For Briana, working through harder stretches comes back to a deliberate act of memory. “Sometimes I think you get used to living the dream, and it’s nice to take some time to remind yourself of how badly you wanted it when you were younger, and how impossible it seemed at times growing up and when we were dating,” she told People. “And now we have it. So that keeps us strong.”
A Family That Keeps Drawing Attention
Brittany, Briana, Josh, and Jeremy run a shared Instagram account with more than 300,000 followers, where they document daily life at Smith Mountain Manor, holiday traditions with Jax and Jett, and the general texture of a household most people have no real frame of reference for. All four appeared on TLC’s “Extreme Sisters” before either of the boys was born.

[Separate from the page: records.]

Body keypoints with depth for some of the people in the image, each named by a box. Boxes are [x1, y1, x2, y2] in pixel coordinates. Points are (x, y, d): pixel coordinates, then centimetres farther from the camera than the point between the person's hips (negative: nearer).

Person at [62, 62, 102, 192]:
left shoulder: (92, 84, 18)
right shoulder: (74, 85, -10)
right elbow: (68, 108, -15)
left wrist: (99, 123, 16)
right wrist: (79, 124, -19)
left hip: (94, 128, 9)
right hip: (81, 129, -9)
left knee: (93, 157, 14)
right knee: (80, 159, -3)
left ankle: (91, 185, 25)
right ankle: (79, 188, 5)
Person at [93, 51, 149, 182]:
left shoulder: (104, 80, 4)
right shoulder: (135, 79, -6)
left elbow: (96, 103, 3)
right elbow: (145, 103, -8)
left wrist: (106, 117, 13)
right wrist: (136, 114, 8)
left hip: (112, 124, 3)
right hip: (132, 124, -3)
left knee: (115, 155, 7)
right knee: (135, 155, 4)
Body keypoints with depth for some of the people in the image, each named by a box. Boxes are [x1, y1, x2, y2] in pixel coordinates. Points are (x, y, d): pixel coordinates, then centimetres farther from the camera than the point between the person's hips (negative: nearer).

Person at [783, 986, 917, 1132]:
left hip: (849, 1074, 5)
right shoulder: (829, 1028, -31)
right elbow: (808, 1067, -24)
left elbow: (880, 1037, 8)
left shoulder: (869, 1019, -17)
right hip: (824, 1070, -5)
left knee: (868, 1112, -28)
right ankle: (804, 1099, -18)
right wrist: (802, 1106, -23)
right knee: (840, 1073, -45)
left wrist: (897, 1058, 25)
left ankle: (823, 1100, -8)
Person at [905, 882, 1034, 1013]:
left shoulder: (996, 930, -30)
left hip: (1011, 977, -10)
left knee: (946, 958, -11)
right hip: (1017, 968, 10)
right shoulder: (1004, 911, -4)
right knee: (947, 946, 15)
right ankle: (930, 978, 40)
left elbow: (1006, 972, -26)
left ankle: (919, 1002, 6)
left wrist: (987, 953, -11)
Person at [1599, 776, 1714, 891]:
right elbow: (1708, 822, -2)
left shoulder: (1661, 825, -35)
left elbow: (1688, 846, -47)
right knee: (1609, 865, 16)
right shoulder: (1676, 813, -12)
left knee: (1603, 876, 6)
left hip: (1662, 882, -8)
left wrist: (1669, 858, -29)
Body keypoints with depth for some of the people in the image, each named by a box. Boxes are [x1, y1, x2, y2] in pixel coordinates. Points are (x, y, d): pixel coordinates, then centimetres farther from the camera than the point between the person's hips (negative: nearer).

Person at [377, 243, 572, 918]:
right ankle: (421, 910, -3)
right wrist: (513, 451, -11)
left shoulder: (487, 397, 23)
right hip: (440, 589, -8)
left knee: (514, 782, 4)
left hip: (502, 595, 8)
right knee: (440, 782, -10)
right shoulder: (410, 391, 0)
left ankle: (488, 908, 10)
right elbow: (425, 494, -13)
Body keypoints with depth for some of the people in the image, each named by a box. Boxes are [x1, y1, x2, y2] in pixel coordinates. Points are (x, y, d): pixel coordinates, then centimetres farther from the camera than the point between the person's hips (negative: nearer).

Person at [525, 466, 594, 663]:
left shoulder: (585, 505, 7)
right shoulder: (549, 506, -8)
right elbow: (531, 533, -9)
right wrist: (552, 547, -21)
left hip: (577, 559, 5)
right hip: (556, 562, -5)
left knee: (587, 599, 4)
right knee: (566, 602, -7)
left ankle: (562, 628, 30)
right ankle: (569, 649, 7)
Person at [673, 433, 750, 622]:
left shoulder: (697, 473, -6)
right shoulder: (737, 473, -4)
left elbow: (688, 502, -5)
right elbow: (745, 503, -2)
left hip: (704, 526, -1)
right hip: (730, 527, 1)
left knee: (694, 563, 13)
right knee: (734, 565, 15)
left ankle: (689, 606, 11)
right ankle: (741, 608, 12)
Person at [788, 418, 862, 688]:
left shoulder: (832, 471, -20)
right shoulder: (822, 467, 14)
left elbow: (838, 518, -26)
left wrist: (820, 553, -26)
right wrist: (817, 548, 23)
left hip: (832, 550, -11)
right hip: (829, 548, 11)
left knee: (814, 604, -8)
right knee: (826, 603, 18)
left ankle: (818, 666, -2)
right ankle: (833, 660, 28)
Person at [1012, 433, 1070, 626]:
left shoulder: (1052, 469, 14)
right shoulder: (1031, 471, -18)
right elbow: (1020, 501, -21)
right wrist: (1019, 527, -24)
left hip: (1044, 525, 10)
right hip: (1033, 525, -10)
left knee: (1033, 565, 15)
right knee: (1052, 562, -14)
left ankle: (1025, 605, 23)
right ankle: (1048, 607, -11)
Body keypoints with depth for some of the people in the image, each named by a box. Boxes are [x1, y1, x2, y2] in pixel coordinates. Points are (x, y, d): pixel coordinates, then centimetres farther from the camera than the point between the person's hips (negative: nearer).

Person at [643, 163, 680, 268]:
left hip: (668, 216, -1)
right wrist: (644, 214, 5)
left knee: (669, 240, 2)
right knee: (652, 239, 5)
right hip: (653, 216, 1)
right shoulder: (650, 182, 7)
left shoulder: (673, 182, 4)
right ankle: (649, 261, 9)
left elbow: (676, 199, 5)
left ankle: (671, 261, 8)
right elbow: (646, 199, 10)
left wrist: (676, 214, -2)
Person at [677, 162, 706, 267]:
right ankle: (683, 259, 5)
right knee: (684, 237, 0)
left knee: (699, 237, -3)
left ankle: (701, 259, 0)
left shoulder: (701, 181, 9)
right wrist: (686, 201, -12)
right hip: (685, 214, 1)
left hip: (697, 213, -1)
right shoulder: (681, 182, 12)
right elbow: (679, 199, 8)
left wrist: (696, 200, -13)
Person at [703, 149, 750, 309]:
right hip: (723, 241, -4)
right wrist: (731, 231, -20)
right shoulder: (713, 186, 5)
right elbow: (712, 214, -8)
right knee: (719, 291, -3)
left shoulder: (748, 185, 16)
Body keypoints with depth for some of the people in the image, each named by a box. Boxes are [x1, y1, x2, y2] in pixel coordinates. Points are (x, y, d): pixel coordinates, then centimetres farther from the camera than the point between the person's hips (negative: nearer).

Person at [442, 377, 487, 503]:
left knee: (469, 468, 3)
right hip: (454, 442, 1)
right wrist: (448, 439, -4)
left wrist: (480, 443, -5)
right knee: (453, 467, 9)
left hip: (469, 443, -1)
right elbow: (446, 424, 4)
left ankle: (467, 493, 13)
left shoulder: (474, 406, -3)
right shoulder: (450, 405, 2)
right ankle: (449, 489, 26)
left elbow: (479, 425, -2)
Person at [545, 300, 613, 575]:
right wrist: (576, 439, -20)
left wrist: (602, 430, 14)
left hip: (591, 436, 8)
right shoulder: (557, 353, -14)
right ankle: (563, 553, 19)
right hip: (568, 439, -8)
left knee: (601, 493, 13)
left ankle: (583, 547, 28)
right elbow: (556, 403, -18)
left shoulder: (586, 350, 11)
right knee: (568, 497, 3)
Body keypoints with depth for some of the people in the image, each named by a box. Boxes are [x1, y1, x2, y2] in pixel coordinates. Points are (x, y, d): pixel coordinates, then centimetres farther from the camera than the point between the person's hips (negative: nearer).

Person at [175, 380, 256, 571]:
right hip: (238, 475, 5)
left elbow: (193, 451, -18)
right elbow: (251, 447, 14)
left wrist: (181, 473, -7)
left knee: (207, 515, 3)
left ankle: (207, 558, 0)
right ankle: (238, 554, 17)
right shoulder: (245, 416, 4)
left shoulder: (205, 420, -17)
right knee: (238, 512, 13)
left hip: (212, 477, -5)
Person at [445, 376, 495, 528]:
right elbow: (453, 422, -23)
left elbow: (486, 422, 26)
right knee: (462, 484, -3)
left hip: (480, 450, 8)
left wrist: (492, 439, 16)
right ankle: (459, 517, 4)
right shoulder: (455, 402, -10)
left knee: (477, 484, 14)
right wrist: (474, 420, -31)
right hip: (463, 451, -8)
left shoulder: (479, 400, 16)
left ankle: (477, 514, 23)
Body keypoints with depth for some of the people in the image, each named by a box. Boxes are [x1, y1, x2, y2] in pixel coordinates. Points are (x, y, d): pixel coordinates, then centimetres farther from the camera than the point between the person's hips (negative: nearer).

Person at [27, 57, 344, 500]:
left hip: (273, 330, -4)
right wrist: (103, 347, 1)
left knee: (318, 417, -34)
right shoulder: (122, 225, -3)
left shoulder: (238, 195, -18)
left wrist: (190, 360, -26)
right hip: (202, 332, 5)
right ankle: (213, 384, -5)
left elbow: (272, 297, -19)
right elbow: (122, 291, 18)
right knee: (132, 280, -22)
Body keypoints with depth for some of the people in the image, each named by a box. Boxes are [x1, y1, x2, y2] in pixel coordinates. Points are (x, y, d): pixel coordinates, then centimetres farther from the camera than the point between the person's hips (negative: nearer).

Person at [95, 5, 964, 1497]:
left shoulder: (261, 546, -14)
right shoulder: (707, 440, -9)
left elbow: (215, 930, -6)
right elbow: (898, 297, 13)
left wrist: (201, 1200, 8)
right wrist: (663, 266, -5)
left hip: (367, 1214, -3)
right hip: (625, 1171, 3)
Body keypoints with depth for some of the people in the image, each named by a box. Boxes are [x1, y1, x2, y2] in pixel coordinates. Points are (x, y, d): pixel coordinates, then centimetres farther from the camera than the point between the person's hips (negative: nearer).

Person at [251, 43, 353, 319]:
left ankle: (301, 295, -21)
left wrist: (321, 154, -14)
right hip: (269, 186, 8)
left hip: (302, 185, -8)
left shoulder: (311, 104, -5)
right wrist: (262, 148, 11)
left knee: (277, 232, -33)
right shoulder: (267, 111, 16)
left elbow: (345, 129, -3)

At Twins Day Festival, their presence draws a particular kind of attention from other twins who see in their family what they themselves have hoped for. Brittany has described couples approaching them to say that all four had achieved exactly the life they were dreaming of. A memorable moment at a recent festival came when Jett, still very young, looked around at the crowd filling the space and said the word “twins” out loud for the first time, apparently processing what he was seeing at a festival built around people who look exactly like someone else.
Briana has spoken about what she believes sits at the center of why their arrangement works for all four of them. Identical twins come into the world already in company, she has said, with no memory of solitude as a starting point. Togetherness is what feels natural to them. What their family has built is an extension of that starting condition, carried forward into adulthood and into a house in Virginia where two boys call four adults their parents and where none of it, to anyone living inside it, seems anything other than ordinary.